HRジョイントを活用すれば簡単に自動でデータ転送することも可能です。
測定方式 | オシロメトリック法 | 適応腕周り | 22~32cm |
---|---|---|---|
メモリ機能 | 前回値メモリ | 不規則脈波機能 | – |
平均値機能 | – | データ転送 | 〇 |
その他機能 | カフコネクタワンタッチ接続、選べる測定モード、ダブルカフ方式、ブザー消音機能、自動パワーオフ機能 | 電源タイプ | 単4形乾電池2本、DC3.0又は2.4V |
サイズ | 63 × 46 × 175mm | 重量 | 約120g |
家庭用上腕式血圧計 HEM-7120 / オムロン(OMRON)
オムロンのベストセラー血圧計
家庭用上腕式血圧計 HEM-7120 / オムロン(OMRON)
4,980円(税込)※相場(楽天参考)家庭用血圧計は、低価格でコストパフォーマンスに優れているという点も大きな特徴です。オムロンのHEM-7120は、操作性が高く、測定値の見やすさなどバランスの取れた人気モデルです。

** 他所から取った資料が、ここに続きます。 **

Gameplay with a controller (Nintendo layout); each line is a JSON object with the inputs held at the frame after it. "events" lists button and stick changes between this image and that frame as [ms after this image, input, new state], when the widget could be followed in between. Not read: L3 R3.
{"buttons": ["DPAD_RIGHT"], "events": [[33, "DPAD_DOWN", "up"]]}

前回の測定値を確認できる前回値メモリ機能も搭載し、測定時に血圧値を比較することも可能です。
測定方式 | インテリセンス | 適応腕周り | 22~32cm |
---|---|---|---|
メモリ機能 | 前回値メモリ | 不規則脈波機能 | 〇 |
平均値機能 | – | スマートフォン連動 | – |
ユーザー管理機能 | – | 電源タイプ | 単4形乾電池4本、ACアダプタ(別売) |
ゆるみ・姿勢チェック | – | その他機能 | 測定ミスお知らせ |
サイズ | 103 × 80 × 129mm | 重量 | 約250g |
まとめ
医療用血圧計と家庭用血圧計は、どちらも同じ血圧測定を目的としていますが、測定値基準、機能、価格には大きな違いがあります。
また現在では減少傾向にありますが、「水銀血圧計」や「アネロイド血圧計」は専門的知識がないと扱うことができません。
一方で、家庭用血圧計は、専門的知識がなくても手軽に扱うことができ、コストパフォーマンスにも優れていることが特徴です。